On the 20th anniversary of the Task Force's departure for the Falklands, Glen Reynolds argues that the determination to recapture the islands had more to do with politics than freedom.

THE Falklands War was about the protection of British interests concerning Antarctic oil and moreover, in the midst of riots and instability in Britain, the preservation of a further Thatcherite term of office. It had nothing to do with the rights of some 1,800 islanders.

By the early 1980s international opinion was gearing itself up for the dismantling of old empires, which included (for the vast majority of the British population) the previously unidentifiable islands of the Falklands and South Georgia.

Discussions over sovereignty were under way. The resultant conflict was the outcome of two major miscalculations, by the British (for which Lord Carrington nobly resigned over a Foreign Office failure to foresee the invasion) and General Galtieri, who had announced on Argentinian television that a nation such as Britain with two women in charge, the Queen and Margaret Thatcher, would not risk the lives of its servicemen and women. How wrong he was.

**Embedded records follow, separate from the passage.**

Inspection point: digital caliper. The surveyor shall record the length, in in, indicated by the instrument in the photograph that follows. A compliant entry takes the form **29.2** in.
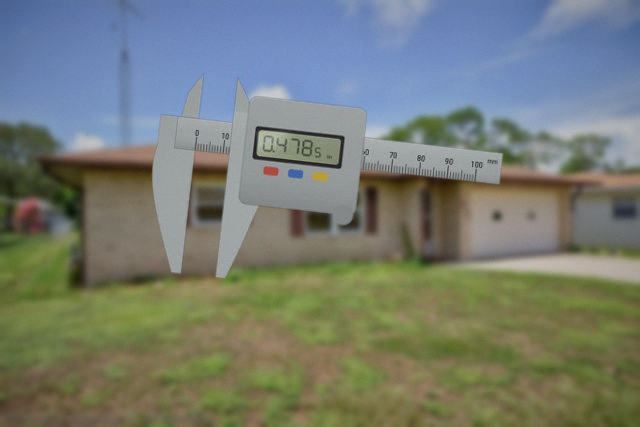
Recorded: **0.4785** in
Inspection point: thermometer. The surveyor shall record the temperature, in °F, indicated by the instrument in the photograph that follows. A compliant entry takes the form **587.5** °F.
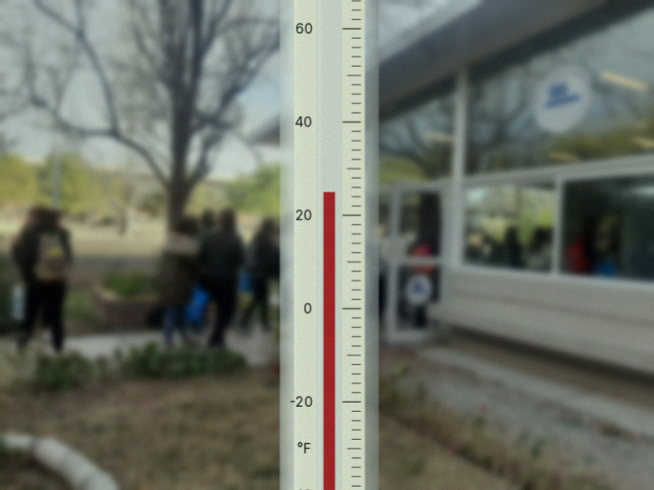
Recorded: **25** °F
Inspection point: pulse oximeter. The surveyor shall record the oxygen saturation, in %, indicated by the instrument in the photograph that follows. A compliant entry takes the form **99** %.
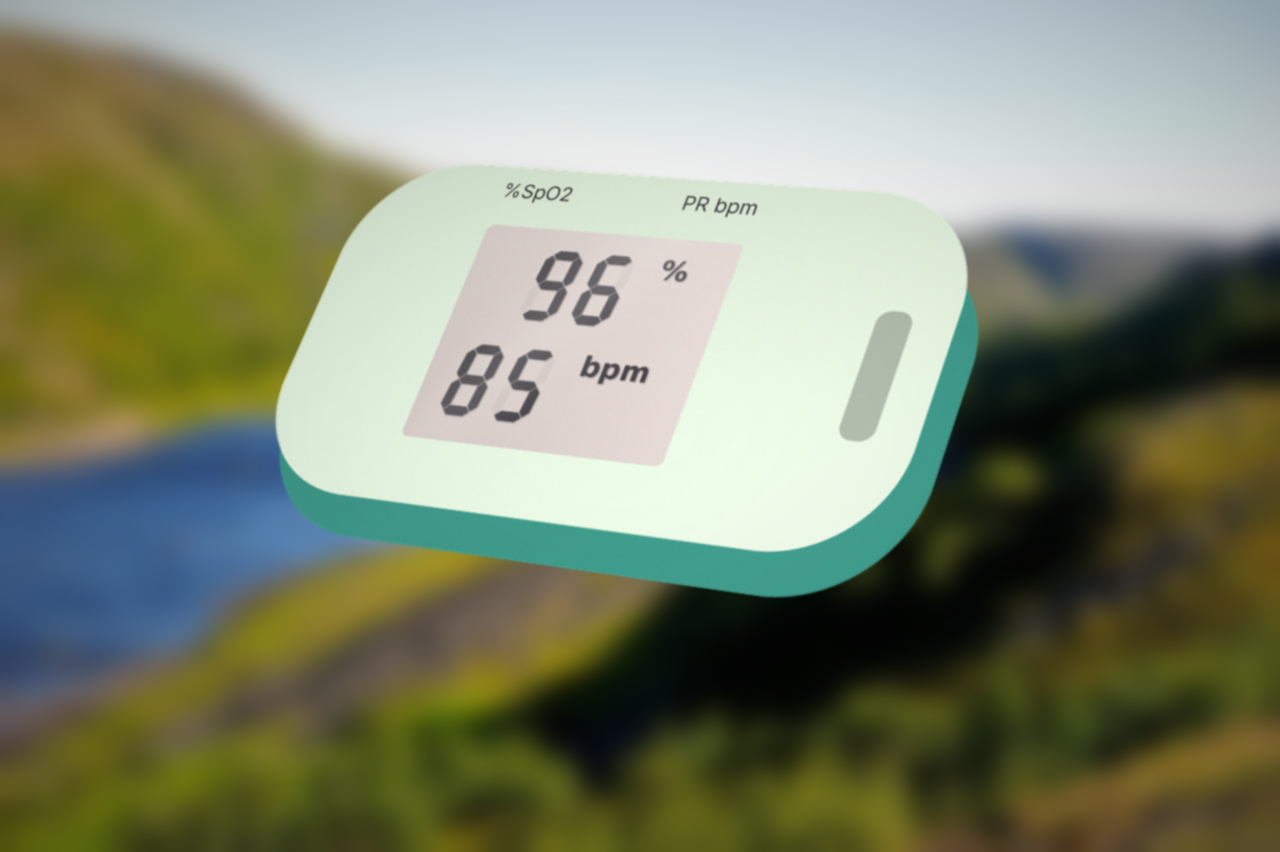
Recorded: **96** %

The war cost Britain 255 men, six ships (ten others were badly damaged), nine Harriers and £1.6bn. The Tory Government was re-elected the following year with a landslide and in a spirit of jingoistic nationalism, and the economy started to improve.

Even the Labour leader, Michael Foot, a Quaker educated CND member, was in favour of the military action.

I believe that the mishandling of the unofficial and undeclared war was illustrated by the war crime sinking of the Argentinian flagship General Belgrano, which, in the single most isolated and costly incident of the war, resulted in the loss of 323 Argentinian sailors. Who can forget the rare flustering of Thatcher on BBC's Nationwide by a woman who questioned the PM as to why the ship was sunk as it was turning away from the "exclusion zone"?

Two years ago, the Human Rights Court in Strasbourg threw out an application by relatives of the dead sailors on a technicality regarding the lateness of the petition.

In 1999, one of the long-standing opponents of the war, Tam Dalyell, visited the President of Peru as part of a delegation to reflect upon the failed peace talks of 1982. Dalyell reported that the President had confirmed his own account of the scuppered peace talks. "He confirmed exactly what I had said in 1984, the purpose in sinking the Belgrano 36 hours after she was first sighted by HMS Conqueror on a west-north-west course of 270 degrees (travelling away from the islands) was to scupper the Peruvian peace proposals. Mrs Thatcher did not want to be denied a military victory which was what the Falklands War was about."

What we can learn from the Falklands War is that power corrupts, that the first casualty of war is the truth, and many of our brave serviceman died over an island 8,000 miles away, in relation to a dispute which will one day be settled amicably in a passing footnote of history and a re-interpretation of the sovereignty issue.